Sanatçının her şeyden önce peşinde koştuğu şey, kendi hayatını başkalarının hayatıyla "mizah yoluyla, kendiyle alay ederek" bağlamaktır. "Bütün bunların arkasında, dile getirilmeyen bir felsefe vardır. İnsanlar bunu hissederler ya da hissetmezler."
Coline Serreau bize film setlerinde kahkaha krizleri yaşatıyorsa ya da başarısız bir Othello performansını çok komik bir şekilde anlatıyorsa, kendi deyimiyle "muazzam deneyim materyali" nden yaptığı seçimlerin altında genellikle eleştirel bir bakış açısı yatar.
La Belle Verte'de (1996) sergilediği trapez gösterisinin video kesiti için, gösteride farklı eksenler altında bir geçiş yaptığı "48 yaşındaydım ," diye hatırlıyor. Bu nedenle, kesinlikle bir sporcu olunabileceğini görmek de ilginç. Dansçılar ve sporcular için bazen olduğu gibi, hayat 30 yaşında durmaz. Güzel olan, bedeninizi zevkle, uyum içinde çalıştırmaktır. İşte güzel olan budur."

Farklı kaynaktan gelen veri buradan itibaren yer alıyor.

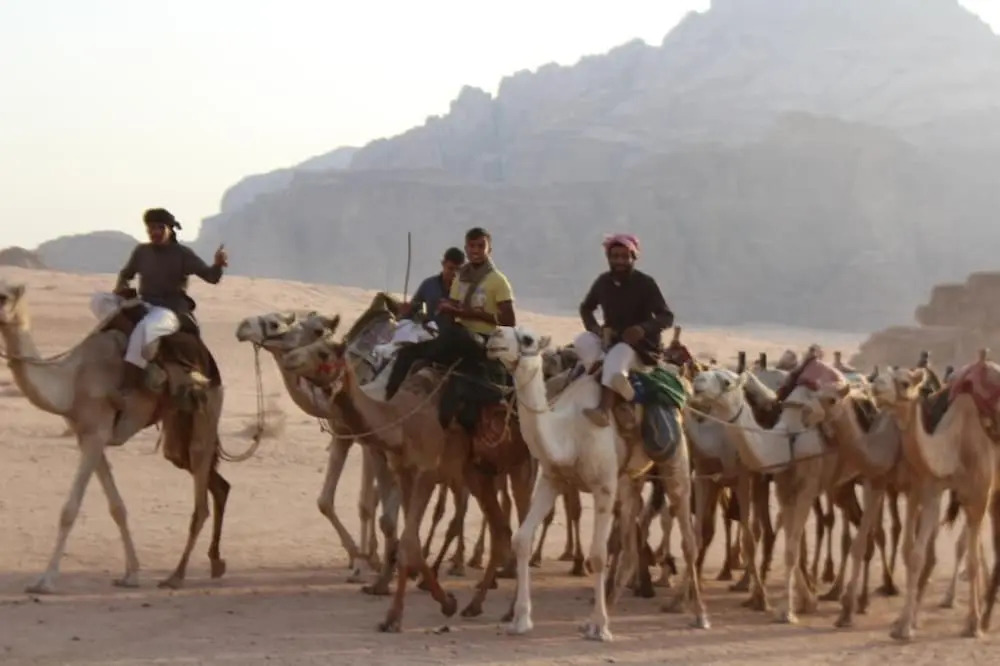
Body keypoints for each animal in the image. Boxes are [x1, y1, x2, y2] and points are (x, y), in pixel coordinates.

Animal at [0, 281, 229, 593]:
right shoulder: (86, 436)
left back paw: (176, 576)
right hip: (178, 427)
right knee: (215, 483)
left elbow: (69, 510)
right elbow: (117, 507)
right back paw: (216, 563)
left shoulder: (96, 434)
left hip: (207, 411)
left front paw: (45, 581)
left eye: (3, 296)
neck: (72, 381)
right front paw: (131, 574)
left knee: (201, 496)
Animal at [282, 322, 535, 632]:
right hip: (478, 473)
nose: (290, 358)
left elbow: (409, 541)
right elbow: (409, 540)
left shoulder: (426, 470)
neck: (401, 423)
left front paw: (396, 615)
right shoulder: (404, 472)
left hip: (521, 464)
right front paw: (444, 602)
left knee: (522, 528)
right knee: (502, 530)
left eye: (323, 352)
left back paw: (511, 611)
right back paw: (474, 606)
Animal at [484, 326, 709, 641]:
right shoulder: (552, 479)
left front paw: (601, 628)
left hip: (675, 462)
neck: (569, 433)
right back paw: (602, 612)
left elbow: (599, 555)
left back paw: (698, 614)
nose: (495, 335)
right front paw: (520, 620)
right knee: (630, 544)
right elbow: (522, 539)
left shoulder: (603, 487)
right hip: (629, 480)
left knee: (688, 540)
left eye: (527, 338)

Gösteride, sanatçının çok sevdiği diğer toplumsal temalar da yer alıyor: Toprakların yapaylaştırılması ve yeryüzünün yoksullaştırılması, ama aynı zamanda zihinsel yükler, erkeksi prangalar ve iddia edilen özerklik meseleleri de var; tıpkı Maria Pacôme'un La Crise (1992) adlı eserinde izleyicilerin büyük beğenisini toplayan tiradını tekrarlaması gibi. Güney'e dönmezse, gösteri 2027'ye kadar büyük bir turneye çıkacak ve bu da onu bir gezi sırasında keşfetme fırsatı sunuyor.